Problem requirements: Leave the pictures out and repeat the rest of the data below exactly.

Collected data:

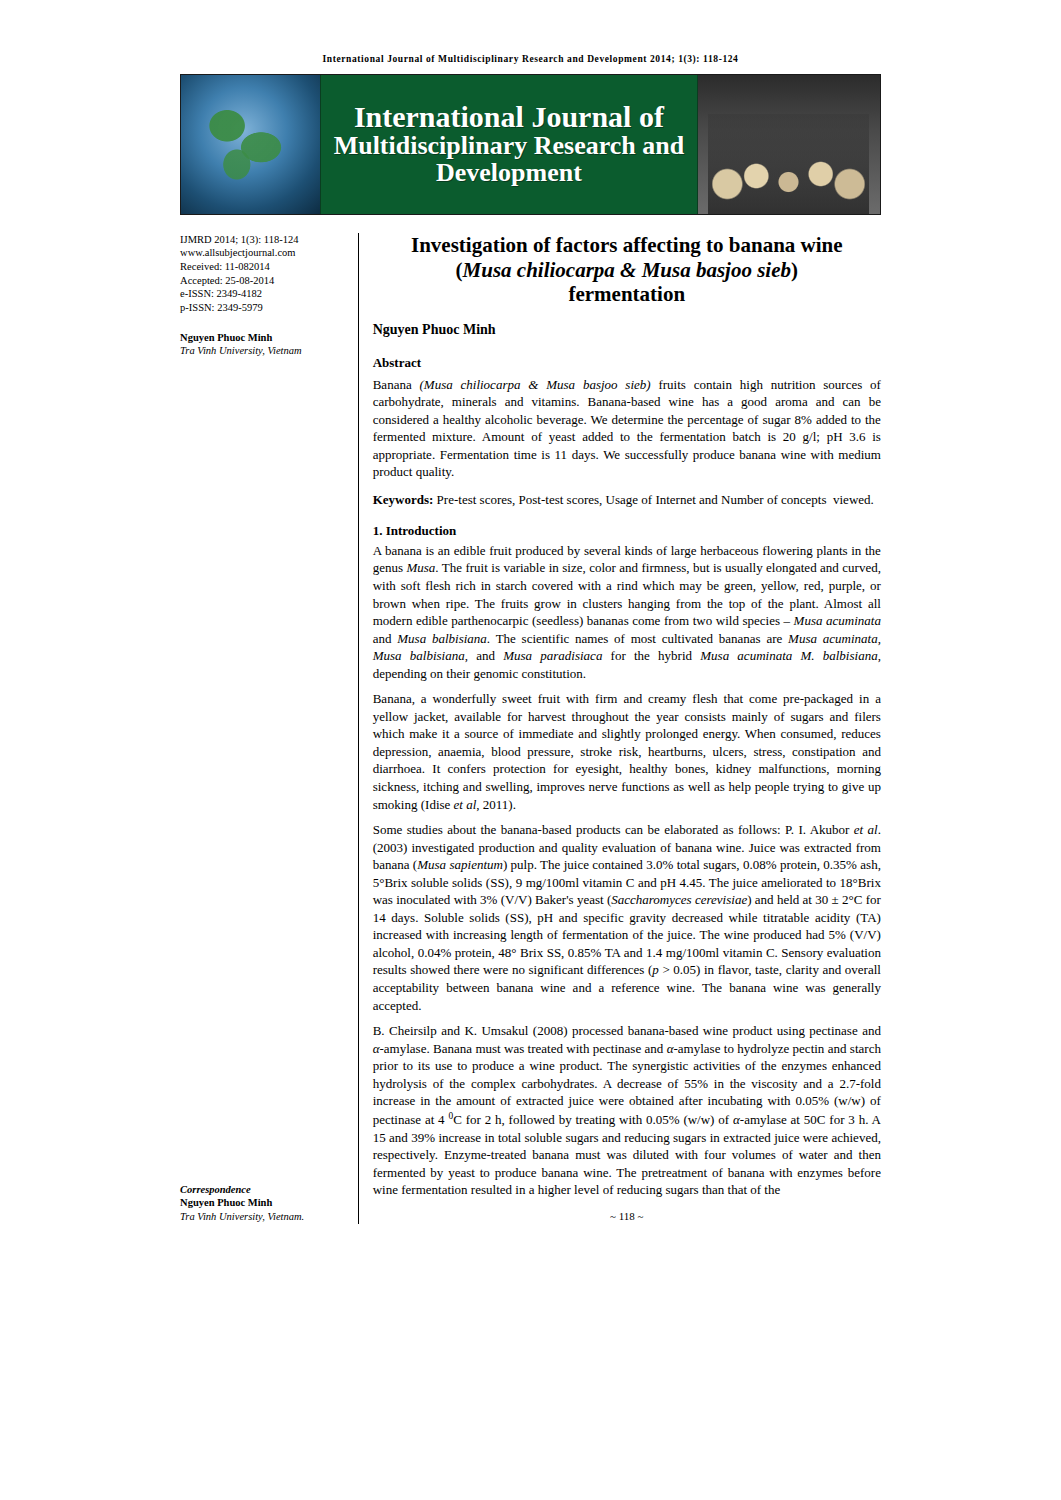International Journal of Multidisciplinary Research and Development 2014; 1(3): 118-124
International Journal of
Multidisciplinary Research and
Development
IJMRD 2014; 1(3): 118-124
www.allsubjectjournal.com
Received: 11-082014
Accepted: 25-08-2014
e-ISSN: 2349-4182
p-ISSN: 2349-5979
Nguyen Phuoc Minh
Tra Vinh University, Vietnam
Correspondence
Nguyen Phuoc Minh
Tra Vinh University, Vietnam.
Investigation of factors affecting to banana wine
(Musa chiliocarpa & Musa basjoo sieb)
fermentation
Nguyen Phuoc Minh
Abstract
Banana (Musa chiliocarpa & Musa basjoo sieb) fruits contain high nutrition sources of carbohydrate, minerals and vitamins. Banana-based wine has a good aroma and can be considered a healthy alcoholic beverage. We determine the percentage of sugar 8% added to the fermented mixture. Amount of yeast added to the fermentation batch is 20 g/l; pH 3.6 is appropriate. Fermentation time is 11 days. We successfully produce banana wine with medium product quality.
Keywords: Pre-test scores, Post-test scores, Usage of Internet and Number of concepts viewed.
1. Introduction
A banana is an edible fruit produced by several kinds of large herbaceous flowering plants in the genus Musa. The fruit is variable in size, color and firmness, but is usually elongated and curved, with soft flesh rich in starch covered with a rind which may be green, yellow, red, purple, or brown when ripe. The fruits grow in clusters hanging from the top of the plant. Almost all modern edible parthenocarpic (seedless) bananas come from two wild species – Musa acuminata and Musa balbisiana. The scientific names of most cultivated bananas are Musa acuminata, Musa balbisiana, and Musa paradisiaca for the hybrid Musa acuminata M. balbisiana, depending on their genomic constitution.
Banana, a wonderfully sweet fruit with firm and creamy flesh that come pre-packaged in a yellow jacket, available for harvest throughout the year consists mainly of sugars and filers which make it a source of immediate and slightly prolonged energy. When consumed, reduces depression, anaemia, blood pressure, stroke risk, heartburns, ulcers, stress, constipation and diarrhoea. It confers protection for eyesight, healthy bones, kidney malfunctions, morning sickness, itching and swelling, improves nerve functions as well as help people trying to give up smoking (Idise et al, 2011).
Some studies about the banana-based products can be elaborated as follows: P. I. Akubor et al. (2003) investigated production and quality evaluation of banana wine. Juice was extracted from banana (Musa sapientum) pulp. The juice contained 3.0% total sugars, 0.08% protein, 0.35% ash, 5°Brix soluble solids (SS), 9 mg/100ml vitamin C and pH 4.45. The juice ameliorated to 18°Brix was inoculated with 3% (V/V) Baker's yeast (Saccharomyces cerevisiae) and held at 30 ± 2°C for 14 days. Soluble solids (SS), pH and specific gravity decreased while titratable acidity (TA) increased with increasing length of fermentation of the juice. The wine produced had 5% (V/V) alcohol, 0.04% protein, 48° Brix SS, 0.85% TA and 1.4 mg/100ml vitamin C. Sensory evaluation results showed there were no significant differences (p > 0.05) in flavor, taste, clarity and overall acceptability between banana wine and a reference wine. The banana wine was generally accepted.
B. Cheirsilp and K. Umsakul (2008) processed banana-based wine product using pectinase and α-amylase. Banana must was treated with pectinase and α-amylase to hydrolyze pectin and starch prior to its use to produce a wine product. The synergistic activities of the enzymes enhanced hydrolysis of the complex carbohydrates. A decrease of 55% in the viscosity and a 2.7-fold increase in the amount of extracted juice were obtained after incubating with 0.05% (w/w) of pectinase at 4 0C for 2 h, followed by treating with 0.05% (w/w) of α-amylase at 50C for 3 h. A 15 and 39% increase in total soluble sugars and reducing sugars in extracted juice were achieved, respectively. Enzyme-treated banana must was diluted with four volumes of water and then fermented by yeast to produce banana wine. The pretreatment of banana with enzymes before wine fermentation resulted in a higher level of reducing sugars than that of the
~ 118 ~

Result of the task:
International Journal of Multidisciplinary Research and Development 2014; 1(3): 118-124
International Journal of
Multidisciplinary Research and
Development
IJMRD 2014; 1(3): 118-124
www.allsubjectjournal.com
Received: 11-082014
Accepted: 25-08-2014
e-ISSN: 2349-4182
p-ISSN: 2349-5979
Nguyen Phuoc Minh
Tra Vinh University, Vietnam
Correspondence
Nguyen Phuoc Minh
Tra Vinh University, Vietnam.
Investigation of factors affecting to banana wine
(Musa chiliocarpa & Musa basjoo sieb)
fermentation
Nguyen Phuoc Minh
Abstract
Banana (Musa chiliocarpa & Musa basjoo sieb) fruits contain high nutrition sources of carbohydrate, minerals and vitamins. Banana-based wine has a good aroma and can be considered a healthy alcoholic beverage. We determine the percentage of sugar 8% added to the fermented mixture. Amount of yeast added to the fermentation batch is 20 g/l; pH 3.6 is appropriate. Fermentation time is 11 days. We successfully produce banana wine with medium product quality.
Keywords: Pre-test scores, Post-test scores, Usage of Internet and Number of concepts viewed.
1. Introduction
A banana is an edible fruit produced by several kinds of large herbaceous flowering plants in the genus Musa. The fruit is variable in size, color and firmness, but is usually elongated and curved, with soft flesh rich in starch covered with a rind which may be green, yellow, red, purple, or brown when ripe. The fruits grow in clusters hanging from the top of the plant. Almost all modern edible parthenocarpic (seedless) bananas come from two wild species – Musa acuminata and Musa balbisiana. The scientific names of most cultivated bananas are Musa acuminata, Musa balbisiana, and Musa paradisiaca for the hybrid Musa acuminata M. balbisiana, depending on their genomic constitution.
Banana, a wonderfully sweet fruit with firm and creamy flesh that come pre-packaged in a yellow jacket, available for harvest throughout the year consists mainly of sugars and filers which make it a source of immediate and slightly prolonged energy. When consumed, reduces depression, anaemia, blood pressure, stroke risk, heartburns, ulcers, stress, constipation and diarrhoea. It confers protection for eyesight, healthy bones, kidney malfunctions, morning sickness, itching and swelling, improves nerve functions as well as help people trying to give up smoking (Idise et al, 2011).
Some studies about the banana-based products can be elaborated as follows: P. I. Akubor et al. (2003) investigated production and quality evaluation of banana wine. Juice was extracted from banana (Musa sapientum) pulp. The juice contained 3.0% total sugars, 0.08% protein, 0.35% ash, 5°Brix soluble solids (SS), 9 mg/100ml vitamin C and pH 4.45. The juice ameliorated to 18°Brix was inoculated with 3% (V/V) Baker's yeast (Saccharomyces cerevisiae) and held at 30 ± 2°C for 14 days. Soluble solids (SS), pH and specific gravity decreased while titratable acidity (TA) increased with increasing length of fermentation of the juice. The wine produced had 5% (V/V) alcohol, 0.04% protein, 48° Brix SS, 0.85% TA and 1.4 mg/100ml vitamin C. Sensory evaluation results showed there were no significant differences (p > 0.05) in flavor, taste, clarity and overall acceptability between banana wine and a reference wine. The banana wine was generally accepted.
B. Cheirsilp and K. Umsakul (2008) processed banana-based wine product using pectinase and α-amylase. Banana must was treated with pectinase and α-amylase to hydrolyze pectin and starch prior to its use to produce a wine product. The synergistic activities of the enzymes enhanced hydrolysis of the complex carbohydrates. A decrease of 55% in the viscosity and a 2.7-fold increase in the amount of extracted juice were obtained after incubating with 0.05% (w/w) of pectinase at 4 0C for 2 h, followed by treating with 0.05% (w/w) of α-amylase at 50C for 3 h. A 15 and 39% increase in total soluble sugars and reducing sugars in extracted juice were achieved, respectively. Enzyme-treated banana must was diluted with four volumes of water and then fermented by yeast to produce banana wine. The pretreatment of banana with enzymes before wine fermentation resulted in a higher level of reducing sugars than that of the
~ 118 ~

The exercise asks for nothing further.